*** Begin section ***

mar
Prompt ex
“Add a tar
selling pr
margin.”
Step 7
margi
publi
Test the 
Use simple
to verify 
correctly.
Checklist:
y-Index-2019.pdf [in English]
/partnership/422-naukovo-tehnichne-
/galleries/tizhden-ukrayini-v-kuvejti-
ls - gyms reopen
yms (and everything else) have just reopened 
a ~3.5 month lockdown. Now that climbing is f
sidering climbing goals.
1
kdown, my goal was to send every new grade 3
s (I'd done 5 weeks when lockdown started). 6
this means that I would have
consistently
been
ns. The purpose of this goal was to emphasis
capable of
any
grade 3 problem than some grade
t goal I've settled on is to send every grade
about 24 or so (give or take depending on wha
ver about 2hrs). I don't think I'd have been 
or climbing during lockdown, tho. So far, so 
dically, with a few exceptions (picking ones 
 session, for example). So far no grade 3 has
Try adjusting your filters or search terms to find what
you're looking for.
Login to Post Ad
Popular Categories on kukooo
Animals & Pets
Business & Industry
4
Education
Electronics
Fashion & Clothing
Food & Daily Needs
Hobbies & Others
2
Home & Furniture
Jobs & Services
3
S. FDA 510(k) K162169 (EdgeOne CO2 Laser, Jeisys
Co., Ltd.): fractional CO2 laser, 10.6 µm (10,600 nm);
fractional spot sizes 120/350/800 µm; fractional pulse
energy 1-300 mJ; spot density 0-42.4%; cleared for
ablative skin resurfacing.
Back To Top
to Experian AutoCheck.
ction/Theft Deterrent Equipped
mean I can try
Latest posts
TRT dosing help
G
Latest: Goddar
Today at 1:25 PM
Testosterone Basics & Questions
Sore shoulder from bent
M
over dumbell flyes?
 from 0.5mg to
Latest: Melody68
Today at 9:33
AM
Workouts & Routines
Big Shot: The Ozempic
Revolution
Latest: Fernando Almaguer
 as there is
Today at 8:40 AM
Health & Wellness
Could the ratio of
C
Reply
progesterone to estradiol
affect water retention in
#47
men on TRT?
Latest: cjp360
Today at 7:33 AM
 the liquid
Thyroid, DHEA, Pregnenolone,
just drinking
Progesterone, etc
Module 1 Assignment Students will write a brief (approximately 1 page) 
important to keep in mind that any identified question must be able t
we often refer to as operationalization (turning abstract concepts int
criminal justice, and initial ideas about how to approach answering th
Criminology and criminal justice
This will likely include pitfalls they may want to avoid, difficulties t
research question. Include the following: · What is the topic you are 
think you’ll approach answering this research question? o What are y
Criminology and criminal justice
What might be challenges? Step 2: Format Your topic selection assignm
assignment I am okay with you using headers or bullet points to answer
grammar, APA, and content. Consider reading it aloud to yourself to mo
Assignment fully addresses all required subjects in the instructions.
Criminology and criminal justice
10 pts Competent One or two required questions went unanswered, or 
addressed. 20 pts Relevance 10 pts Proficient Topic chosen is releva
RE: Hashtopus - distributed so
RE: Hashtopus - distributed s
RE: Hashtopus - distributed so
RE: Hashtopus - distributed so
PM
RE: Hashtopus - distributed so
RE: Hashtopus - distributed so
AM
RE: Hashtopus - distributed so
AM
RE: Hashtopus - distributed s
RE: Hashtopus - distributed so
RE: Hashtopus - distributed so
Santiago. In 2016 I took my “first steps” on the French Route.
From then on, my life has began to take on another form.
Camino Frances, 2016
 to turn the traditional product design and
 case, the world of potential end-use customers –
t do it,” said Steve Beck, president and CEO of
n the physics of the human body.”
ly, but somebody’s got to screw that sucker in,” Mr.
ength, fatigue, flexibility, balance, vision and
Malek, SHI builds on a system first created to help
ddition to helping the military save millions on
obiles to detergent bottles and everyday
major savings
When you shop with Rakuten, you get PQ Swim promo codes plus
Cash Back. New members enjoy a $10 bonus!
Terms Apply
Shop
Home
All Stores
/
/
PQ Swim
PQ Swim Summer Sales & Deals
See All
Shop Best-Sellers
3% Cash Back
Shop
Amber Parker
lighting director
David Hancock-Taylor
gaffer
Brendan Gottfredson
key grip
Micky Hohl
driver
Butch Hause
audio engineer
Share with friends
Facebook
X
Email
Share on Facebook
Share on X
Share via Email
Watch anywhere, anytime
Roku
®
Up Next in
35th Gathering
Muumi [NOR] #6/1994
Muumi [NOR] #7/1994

*** End section ***

#### TASK PROMPT:
Repeat the lines above, from the one containing "Watch anywhere, anytime" to the final line, word for word and with nothing else.

#### ANSWER SECTION:
Watch anywhere, anytime
Roku
®
Up Next in
35th Gathering
Muumi [NOR] #6/1994
Muumi [NOR] #7/1994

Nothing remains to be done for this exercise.